Pharmacotherapeutic Group: Vitamin D, cholecalciferol. ATC Code: A11CC05.
Pharmacology: Pharmacodynamics: In its biologically active form Vitamin D stimulates intestinal calcium absorption, incorporation of calcium into the osteoid, and release of calcium from bone tissue. In the small intestine it promotes rapid and delayed calcium uptake. The passive and active transport of phosphate is also stimulated. In the kidney, it inhibits the excretion of calcium and phosphate by promoting tubular resorption. The production of parathyroid hormone (PTH) in the parathyroids is inhibited directly by the biologically active form of vitamin D3. PTH secretion is inhibited additionally by the increased calcium uptake in the small intestine under the influence of biologically active vitamin D.
Pharmacokinetics: The pharmacokinetics of vitamin D is well known.
Absorption: Vitamin D is well absorbed from the gastro-intestinal tract in the presence of bile, so the administration with the major meal of the day might therefore facilitate the absorption of Vitamin D.

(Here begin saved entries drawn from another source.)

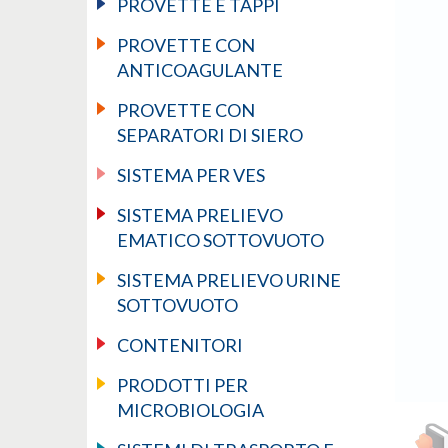
PROVETTE E TAPPI
PROVETTE CON
ANTICOAGULANTE
PROVETTE CON
SEPARATORI DI SIERO
SISTEMA PER VES
SISTEMA PRELIEVO
EMATICO SOTTOVUOTO
SISTEMA PRELIEVO URINE
SOTTOVUOTO
CONTENITORI
PRODOTTI PER
MICROBIOLOGIA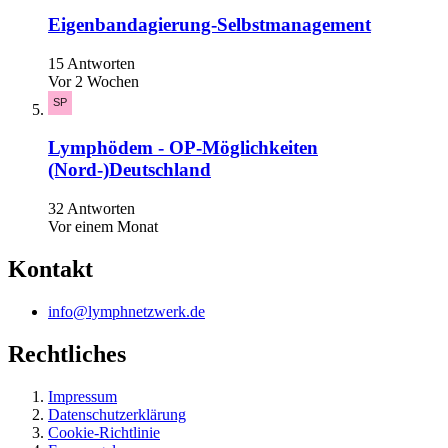
Eigenbandagierung-Selbstmanagement
15 Antworten
Vor 2 Wochen
Lymphödem - OP-Möglichkeiten
(Nord-)Deutschland
32 Antworten
Vor einem Monat
Kontakt
info@lymphnetzwerk.de
Rechtliches
Impressum
Datenschutzerklärung
Cookie-Richtlinie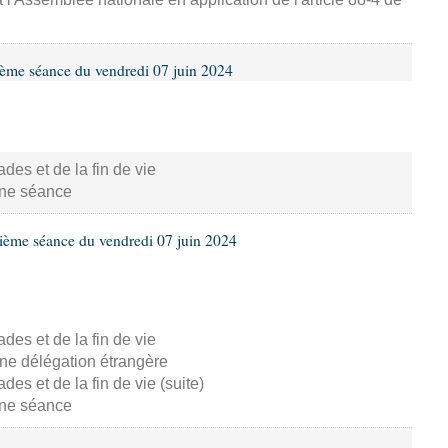
ième séance du vendredi 07 juin 2024
s et de la fin de vie
aine séance
ième séance du vendredi 07 juin 2024
s et de la fin de vie
ne délégation étrangère
s et de la fin de vie (suite)
aine séance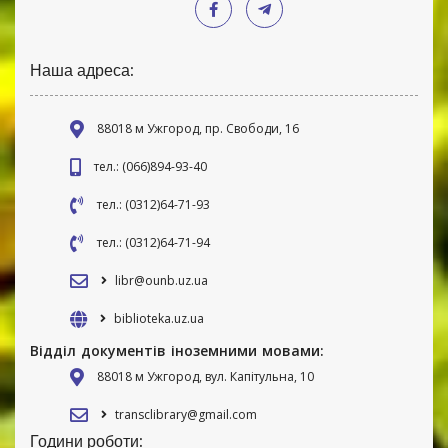
Наша адреса:
88018 м Ужгород, пр. Свободи, 16
тел.: (066)894-93-40
тел.: (0312)64-71-93
тел.: (0312)64-71-94
libr@ounb.uz.ua
biblioteka.uz.ua
Відділ документів іноземними мовами:
88018 м Ужгород, вул. Капітульна, 10
transclibrary@gmail.com
Години роботи: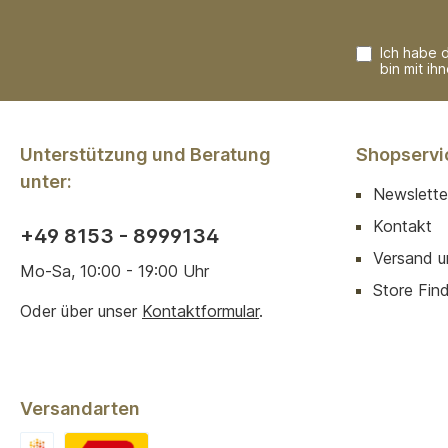
Ich habe 
bin mit ih
Unterstützung und Beratung
Shopservi
unter:
Newslette
Kontakt
+49 8153 - 8999134
Versand u
Mo-Sa, 10:00 - 19:00 Uhr
Store Finde
Oder über unser
Kontaktformular
.
Versandarten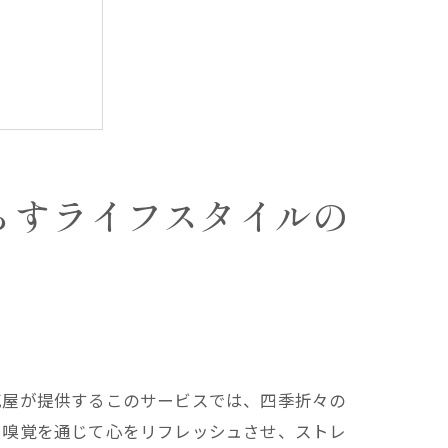
らすライフスタイルの
える方法
花屋が提供するこのサービスでは、四季折々の
と嗅覚を通じて心をリフレッシュさせ、ストレ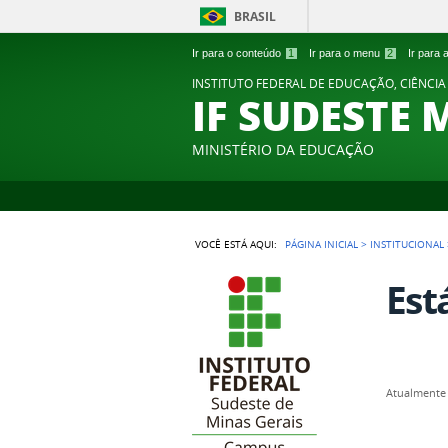
BRASIL
Ir para o conteúdo
1
Ir para o menu
2
Ir para
INSTITUTO FEDERAL DE EDUCAÇÃO, CIÊNCIA
IF SUDESTE 
MINISTÉRIO DA EDUCAÇÃO
VOCÊ ESTÁ AQUI:
PÁGINA INICIAL
>
INSTITUCIONAL
Est
Atualmente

Distribution and biotransformation: It is hydroxylated in the liver to form 25-hydroxy-cholecalciferol and then undergoes further hydroxylation in the kidney to form the active metabolite 1, 25-dihydroxycholecalciferol (calcitriol).
Elimination: The metabolites circulate in the blood bound to a specific α - globin, vitamin D and its metabolites are excreted mainly in the bile and faeces.
Characteristics in Specific Groups of Subjects or Patients: A 57% lower metabolic clearance rate is reported in subjects with renal impairment as compared with that of healthy volunteers.
Decreased absorption and increased elimination of vitamin D occurs in subjects with malabsorption.
Obese subjects are less able to maintain vitamin D levels with sun exposure, and are likely to require larger oral doses of vitamin D to replace deficits.
Toxicology: Preclinical safety data: Pre-clinical studies conducted in various animal species have demonstrated that toxic effects occur in animals at doses much higher than those required for therapeutic use in humans.
In toxicity studies at repeated doses, the effects most commonly reported were increased calciuria and decreased phosphaturia and proteinuria.
Hypercalcaemia has been reported in high doses. In a state of prolonged hypercalcaemia, histological alterations (calcification) were more frequently borne by the kidneys, heart, aorta, testes, thymus and intestinal mucosa.
Colecalciferol has been shown to be teratogenic at high doses in animals.
At doses equivalent to those used therapeutically, cholecalciferol has no teratogenic activity.
Cholecalciferol has no potential mutagenic or carcinogenic activity.